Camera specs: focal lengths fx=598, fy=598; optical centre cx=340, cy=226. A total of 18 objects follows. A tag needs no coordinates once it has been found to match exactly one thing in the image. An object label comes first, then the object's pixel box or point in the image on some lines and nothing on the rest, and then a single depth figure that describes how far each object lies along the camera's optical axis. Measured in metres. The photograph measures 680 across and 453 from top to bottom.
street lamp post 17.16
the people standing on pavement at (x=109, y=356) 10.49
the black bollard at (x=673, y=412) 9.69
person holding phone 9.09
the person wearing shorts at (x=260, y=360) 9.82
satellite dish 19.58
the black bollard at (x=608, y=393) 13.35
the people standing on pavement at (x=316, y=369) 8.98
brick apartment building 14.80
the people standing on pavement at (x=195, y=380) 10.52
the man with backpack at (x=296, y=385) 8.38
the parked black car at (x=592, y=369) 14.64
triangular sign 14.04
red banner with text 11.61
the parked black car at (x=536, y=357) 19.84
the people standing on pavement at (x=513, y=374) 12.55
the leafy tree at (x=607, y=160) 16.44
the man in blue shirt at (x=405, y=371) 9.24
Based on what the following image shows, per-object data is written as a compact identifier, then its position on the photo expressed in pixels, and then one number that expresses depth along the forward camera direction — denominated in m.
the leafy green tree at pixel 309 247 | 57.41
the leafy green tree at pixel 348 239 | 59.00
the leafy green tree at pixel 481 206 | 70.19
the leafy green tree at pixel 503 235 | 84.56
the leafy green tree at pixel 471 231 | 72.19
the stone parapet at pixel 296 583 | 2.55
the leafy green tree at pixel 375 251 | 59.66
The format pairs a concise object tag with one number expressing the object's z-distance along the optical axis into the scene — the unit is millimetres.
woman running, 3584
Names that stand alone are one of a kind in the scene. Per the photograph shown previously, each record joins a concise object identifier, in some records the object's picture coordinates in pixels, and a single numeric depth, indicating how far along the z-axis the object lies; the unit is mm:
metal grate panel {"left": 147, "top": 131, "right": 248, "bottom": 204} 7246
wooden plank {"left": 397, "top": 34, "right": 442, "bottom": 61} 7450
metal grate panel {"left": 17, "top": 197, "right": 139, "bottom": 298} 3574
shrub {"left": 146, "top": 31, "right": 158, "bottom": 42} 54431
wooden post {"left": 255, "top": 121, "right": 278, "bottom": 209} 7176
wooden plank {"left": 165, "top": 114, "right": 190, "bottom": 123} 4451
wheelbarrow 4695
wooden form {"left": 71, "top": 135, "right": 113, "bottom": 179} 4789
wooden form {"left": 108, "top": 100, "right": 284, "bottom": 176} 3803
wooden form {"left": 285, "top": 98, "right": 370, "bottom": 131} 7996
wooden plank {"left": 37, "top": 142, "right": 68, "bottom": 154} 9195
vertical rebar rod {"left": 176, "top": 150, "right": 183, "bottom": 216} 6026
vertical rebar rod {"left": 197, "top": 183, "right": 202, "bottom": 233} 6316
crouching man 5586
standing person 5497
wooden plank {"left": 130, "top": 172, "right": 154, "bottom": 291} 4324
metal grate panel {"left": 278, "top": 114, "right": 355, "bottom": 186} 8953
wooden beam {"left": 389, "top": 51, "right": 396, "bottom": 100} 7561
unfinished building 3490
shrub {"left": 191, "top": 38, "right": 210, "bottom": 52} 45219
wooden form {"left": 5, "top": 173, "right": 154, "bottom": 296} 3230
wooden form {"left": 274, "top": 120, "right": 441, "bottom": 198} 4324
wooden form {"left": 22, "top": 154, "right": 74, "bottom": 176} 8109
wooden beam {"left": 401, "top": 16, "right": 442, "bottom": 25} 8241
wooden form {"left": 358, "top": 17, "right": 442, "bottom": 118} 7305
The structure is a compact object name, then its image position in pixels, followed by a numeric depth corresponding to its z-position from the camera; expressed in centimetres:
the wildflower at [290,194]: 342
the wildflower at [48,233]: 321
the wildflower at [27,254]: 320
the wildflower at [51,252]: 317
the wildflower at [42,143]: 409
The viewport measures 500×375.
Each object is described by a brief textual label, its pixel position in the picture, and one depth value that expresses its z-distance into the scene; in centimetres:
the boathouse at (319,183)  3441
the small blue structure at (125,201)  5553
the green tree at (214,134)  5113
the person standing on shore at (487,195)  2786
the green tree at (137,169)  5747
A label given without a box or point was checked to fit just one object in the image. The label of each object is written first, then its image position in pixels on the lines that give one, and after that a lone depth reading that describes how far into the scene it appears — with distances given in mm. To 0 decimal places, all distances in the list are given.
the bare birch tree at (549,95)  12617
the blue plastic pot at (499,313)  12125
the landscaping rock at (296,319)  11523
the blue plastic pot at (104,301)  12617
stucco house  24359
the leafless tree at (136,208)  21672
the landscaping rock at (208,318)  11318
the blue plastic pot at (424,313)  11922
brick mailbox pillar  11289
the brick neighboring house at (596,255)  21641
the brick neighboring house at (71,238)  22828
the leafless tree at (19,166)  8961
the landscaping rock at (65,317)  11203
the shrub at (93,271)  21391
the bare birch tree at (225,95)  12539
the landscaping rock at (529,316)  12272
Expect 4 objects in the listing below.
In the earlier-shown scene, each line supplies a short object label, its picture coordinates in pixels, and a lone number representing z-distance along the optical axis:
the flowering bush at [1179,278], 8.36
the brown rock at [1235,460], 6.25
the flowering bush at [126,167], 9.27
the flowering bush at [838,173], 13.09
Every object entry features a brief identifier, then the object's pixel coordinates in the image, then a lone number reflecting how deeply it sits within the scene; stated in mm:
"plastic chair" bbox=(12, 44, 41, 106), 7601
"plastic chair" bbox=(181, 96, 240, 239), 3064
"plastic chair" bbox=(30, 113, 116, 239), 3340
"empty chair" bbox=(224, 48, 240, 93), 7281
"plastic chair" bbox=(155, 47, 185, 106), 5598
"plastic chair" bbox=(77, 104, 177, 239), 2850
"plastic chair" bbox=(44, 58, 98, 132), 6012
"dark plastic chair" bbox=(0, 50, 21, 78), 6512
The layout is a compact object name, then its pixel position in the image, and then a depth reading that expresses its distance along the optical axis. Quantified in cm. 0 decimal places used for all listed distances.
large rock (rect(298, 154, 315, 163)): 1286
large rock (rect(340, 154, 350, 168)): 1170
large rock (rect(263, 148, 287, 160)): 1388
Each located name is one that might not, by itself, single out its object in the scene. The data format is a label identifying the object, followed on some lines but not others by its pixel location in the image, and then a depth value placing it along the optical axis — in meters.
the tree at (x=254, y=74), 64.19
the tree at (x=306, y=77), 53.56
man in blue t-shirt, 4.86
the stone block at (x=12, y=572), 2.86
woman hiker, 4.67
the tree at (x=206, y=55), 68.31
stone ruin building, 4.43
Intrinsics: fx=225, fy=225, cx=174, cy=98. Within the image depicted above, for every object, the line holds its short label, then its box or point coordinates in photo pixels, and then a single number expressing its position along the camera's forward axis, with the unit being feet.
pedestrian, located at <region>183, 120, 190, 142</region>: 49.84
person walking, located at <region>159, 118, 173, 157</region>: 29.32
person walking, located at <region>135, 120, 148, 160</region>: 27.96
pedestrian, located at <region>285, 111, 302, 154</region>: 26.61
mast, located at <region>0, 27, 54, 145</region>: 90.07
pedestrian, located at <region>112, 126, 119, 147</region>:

__Exercise objective__:
Every entry above should be given again exactly as shown.

__Output of the task__:
Camera specs: focal lengths fx=598, fy=598; optical centre cx=340, cy=226. A total of 18 objects follows. A tag needs no coordinates once it has been found to match exactly one thing in the image. An object label comes first, then the object's pixel box or point in the image on some lines and nothing on the rest, and then a single depth figure that describes how far each object lies along the camera's optical axis. Measured in metres. The photograph measures 680 across and 453 from top to bottom.
street lamp post 17.16
the people standing on pavement at (x=109, y=356) 10.49
the black bollard at (x=673, y=412) 9.69
person holding phone 9.09
the person wearing shorts at (x=260, y=360) 9.82
satellite dish 19.58
the black bollard at (x=608, y=393) 13.35
the people standing on pavement at (x=316, y=369) 8.98
brick apartment building 14.80
the people standing on pavement at (x=195, y=380) 10.52
the man with backpack at (x=296, y=385) 8.38
the parked black car at (x=592, y=369) 14.64
triangular sign 14.04
red banner with text 11.61
the parked black car at (x=536, y=357) 19.84
the people standing on pavement at (x=513, y=374) 12.55
the leafy tree at (x=607, y=160) 16.44
the man in blue shirt at (x=405, y=371) 9.24
Based on what the following image shows, per-object data is written as a compact identifier, then its position on the photo expressed in pixels, and then one number that expresses depth along the forward camera direction — denominated in m.
the leafy green tree at pixel 309 247 | 57.41
the leafy green tree at pixel 348 239 | 59.00
the leafy green tree at pixel 481 206 | 70.19
the leafy green tree at pixel 503 235 | 84.56
the leafy green tree at pixel 471 231 | 72.19
the stone parapet at pixel 296 583 | 2.55
the leafy green tree at pixel 375 251 | 59.66
The format pairs a concise object tag with one number expressing the object's z-distance along the optical axis into the scene — the unit is millimetres.
woman running, 3584
Names that stand alone are one of a kind in the scene. Per the photograph shown previously, each record joins a concise object identifier, in some records the object's picture coordinates in pixels, and a single numeric depth, indicating how far along the z-axis the object lies; the unit is mm:
metal grate panel {"left": 147, "top": 131, "right": 248, "bottom": 204} 7246
wooden plank {"left": 397, "top": 34, "right": 442, "bottom": 61} 7450
metal grate panel {"left": 17, "top": 197, "right": 139, "bottom": 298} 3574
shrub {"left": 146, "top": 31, "right": 158, "bottom": 42} 54431
wooden post {"left": 255, "top": 121, "right": 278, "bottom": 209} 7176
wooden plank {"left": 165, "top": 114, "right": 190, "bottom": 123} 4451
wheelbarrow 4695
wooden form {"left": 71, "top": 135, "right": 113, "bottom": 179} 4789
wooden form {"left": 108, "top": 100, "right": 284, "bottom": 176} 3803
wooden form {"left": 285, "top": 98, "right": 370, "bottom": 131} 7996
wooden plank {"left": 37, "top": 142, "right": 68, "bottom": 154} 9195
vertical rebar rod {"left": 176, "top": 150, "right": 183, "bottom": 216} 6026
vertical rebar rod {"left": 197, "top": 183, "right": 202, "bottom": 233} 6316
crouching man 5586
standing person 5497
wooden plank {"left": 130, "top": 172, "right": 154, "bottom": 291} 4324
metal grate panel {"left": 278, "top": 114, "right": 355, "bottom": 186} 8953
wooden beam {"left": 389, "top": 51, "right": 396, "bottom": 100} 7561
unfinished building 3490
shrub {"left": 191, "top": 38, "right": 210, "bottom": 52} 45219
wooden form {"left": 5, "top": 173, "right": 154, "bottom": 296} 3230
wooden form {"left": 274, "top": 120, "right": 441, "bottom": 198} 4324
wooden form {"left": 22, "top": 154, "right": 74, "bottom": 176} 8109
wooden beam {"left": 401, "top": 16, "right": 442, "bottom": 25} 8241
wooden form {"left": 358, "top": 17, "right": 442, "bottom": 118} 7305
The structure is a compact object name, then its image position in pixels, followed by a numeric depth corresponding to its z-position from the camera; expressed in centimetres:
the wildflower at [290,194]: 342
the wildflower at [48,233]: 321
the wildflower at [27,254]: 320
the wildflower at [51,252]: 317
the wildflower at [42,143]: 409
The viewport measures 500×375.
Each object is described by a brief textual label, its pixel position in the picture, and one depth value that expresses its z-distance into the scene; in centimetres:
the boathouse at (319,183)  3441
the small blue structure at (125,201)  5553
the green tree at (214,134)  5113
the person standing on shore at (487,195)  2786
the green tree at (137,169)  5747
A label given without a box or point was checked to fit just one object in the image. The label of each object is written first, then its image position in pixels on the lines that give one, and after that a lone depth reading that describes how far into the scene it appears — with distances given in mm. To 0 decimal places, all distances in the list are given.
the bare birch tree at (549,95)  12617
the blue plastic pot at (499,313)  12125
the landscaping rock at (296,319)  11523
the blue plastic pot at (104,301)  12617
stucco house  24359
the leafless tree at (136,208)  21672
the landscaping rock at (208,318)  11318
the blue plastic pot at (424,313)  11922
brick mailbox pillar  11289
the brick neighboring house at (596,255)  21641
the brick neighboring house at (71,238)  22828
the leafless tree at (19,166)  8961
the landscaping rock at (65,317)  11203
the shrub at (93,271)  21391
the bare birch tree at (225,95)  12539
the landscaping rock at (529,316)  12272
Expect 4 objects in the listing below.
In the earlier-shown scene, each line supplies a short object label, its picture coordinates in pixels, and a lone number representing z-distance along the optical axis:
the flowering bush at [1179,278], 8.36
the brown rock at [1235,460], 6.25
the flowering bush at [126,167], 9.27
the flowering bush at [838,173], 13.09
Every object entry features a brief identifier, then the object's pixel coordinates in the image, then a lone number reflecting how deeply it sits within the scene; stated in mm:
"plastic chair" bbox=(12, 44, 41, 106), 7601
"plastic chair" bbox=(181, 96, 240, 239), 3064
"plastic chair" bbox=(30, 113, 116, 239), 3340
"empty chair" bbox=(224, 48, 240, 93), 7281
"plastic chair" bbox=(155, 47, 185, 106), 5598
"plastic chair" bbox=(77, 104, 177, 239), 2850
"plastic chair" bbox=(44, 58, 98, 132), 6012
"dark plastic chair" bbox=(0, 50, 21, 78), 6512
The layout is a compact object name, then its pixel position in the image, and then a depth reading that expresses its distance along the optical axis. Quantified in cm. 0 decimal places used for all listed distances.
large rock (rect(298, 154, 315, 163)): 1286
large rock (rect(340, 154, 350, 168)): 1170
large rock (rect(263, 148, 287, 160)): 1388
Each located name is one that might not, by itself, single out its object in the scene. The data format is a label identifying the object, followed on some lines but not others by its pixel location in the image, and then a depth value placing it along the optical axis — in meters.
the tree at (x=254, y=74), 64.19
the tree at (x=306, y=77), 53.56
man in blue t-shirt, 4.86
the stone block at (x=12, y=572), 2.86
woman hiker, 4.67
the tree at (x=206, y=55), 68.31
stone ruin building, 4.43
Intrinsics: fx=225, fy=225, cx=174, cy=98. Within the image depicted above, for every object, the line holds its short label, then its box or point coordinates in photo pixels, and then a single number expressing its position along the camera's forward axis, with the unit being feet.
pedestrian, located at <region>183, 120, 190, 142</region>: 49.84
person walking, located at <region>159, 118, 173, 157</region>: 29.32
person walking, located at <region>135, 120, 148, 160</region>: 27.96
pedestrian, located at <region>285, 111, 302, 154</region>: 26.61
mast, located at <region>0, 27, 54, 145</region>: 90.07
pedestrian, located at <region>112, 126, 119, 147</region>:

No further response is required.